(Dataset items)
*** Begin section ***

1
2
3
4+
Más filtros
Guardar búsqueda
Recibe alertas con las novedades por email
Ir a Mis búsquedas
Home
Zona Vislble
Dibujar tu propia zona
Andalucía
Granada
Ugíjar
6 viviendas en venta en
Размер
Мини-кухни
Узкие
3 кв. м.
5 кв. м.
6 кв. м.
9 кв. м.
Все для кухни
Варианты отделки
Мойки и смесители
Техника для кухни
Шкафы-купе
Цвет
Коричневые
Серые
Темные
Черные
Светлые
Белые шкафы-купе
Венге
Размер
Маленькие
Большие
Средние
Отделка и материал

*** End section ***

▶ _Problem details_: Can you reproduce every line of the material above verbatim, in the same order?

▶ _Answer space_:
1
2
3
4+
Más filtros
Guardar búsqueda
Recibe alertas con las novedades por email
Ir a Mis búsquedas
Home
Zona Vislble
Dibujar tu propia zona
Andalucía
Granada
Ugíjar
6 viviendas en venta en
Размер
Мини-кухни
Узкие
3 кв. м.
5 кв. м.
6 кв. м.
9 кв. м.
Все для кухни
Варианты отделки
Мойки и смесители
Техника для кухни
Шкафы-купе
Цвет
Коричневые
Серые
Темные
Черные
Светлые
Белые шкафы-купе
Венге
Размер
Маленькие
Большие
Средние
Отделка и материал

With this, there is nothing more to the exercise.